TASK OBJECTIVE —
Retype the data below exactly; skip every image.

DATASET EXCERPTS —
=====
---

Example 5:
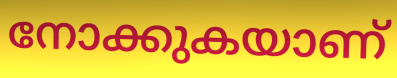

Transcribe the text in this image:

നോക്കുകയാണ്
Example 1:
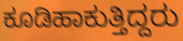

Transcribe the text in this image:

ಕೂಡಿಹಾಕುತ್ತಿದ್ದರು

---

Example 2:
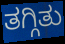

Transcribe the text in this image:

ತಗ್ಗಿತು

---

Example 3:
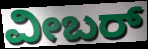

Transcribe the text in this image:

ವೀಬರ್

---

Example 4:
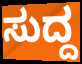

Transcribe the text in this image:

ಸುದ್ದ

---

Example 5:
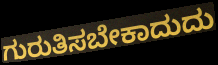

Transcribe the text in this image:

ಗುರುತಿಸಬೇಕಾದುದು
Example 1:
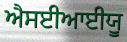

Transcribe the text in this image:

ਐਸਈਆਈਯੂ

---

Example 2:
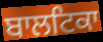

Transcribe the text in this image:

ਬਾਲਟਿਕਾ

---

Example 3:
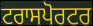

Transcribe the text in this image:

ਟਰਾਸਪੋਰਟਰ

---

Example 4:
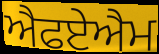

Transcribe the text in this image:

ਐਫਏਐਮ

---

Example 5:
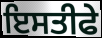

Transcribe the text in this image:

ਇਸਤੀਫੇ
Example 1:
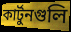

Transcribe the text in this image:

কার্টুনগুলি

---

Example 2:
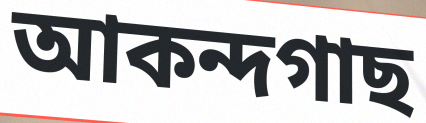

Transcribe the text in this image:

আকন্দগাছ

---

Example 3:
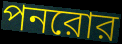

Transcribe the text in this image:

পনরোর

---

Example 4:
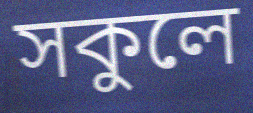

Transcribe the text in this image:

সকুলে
=====
TASK SOLUTION —
---

Example 5:

Transcribe the text in this image:

നോക്കുകയാണ്
Example 1:

Transcribe the text in this image:

ಕೂಡಿಹಾಕುತ್ತಿದ್ದರು

---

Example 2:

Transcribe the text in this image:

ತಗ್ಗಿತು

---

Example 3:

Transcribe the text in this image:

ವೀಬರ್

---

Example 4:

Transcribe the text in this image:

ಸುದ್ದ

---

Example 5:

Transcribe the text in this image:

ಗುರುತಿಸಬೇಕಾದುದು
Example 1:

Transcribe the text in this image:

ਐਸਈਆਈਯੂ

---

Example 2:

Transcribe the text in this image:

ਬਾਲਟਿਕਾ

---

Example 3:

Transcribe the text in this image:

ਟਰਾਸਪੋਰਟਰ

---

Example 4:

Transcribe the text in this image:

ਐਫਏਐਮ

---

Example 5:

Transcribe the text in this image:

ਇਸਤੀਫੇ
Example 1:

Transcribe the text in this image:

কার্টুনগুলি

---

Example 2:

Transcribe the text in this image:

আকন্দগাছ

---

Example 3:

Transcribe the text in this image:

পনরোর

---

Example 4:

Transcribe the text in this image:

সকুলে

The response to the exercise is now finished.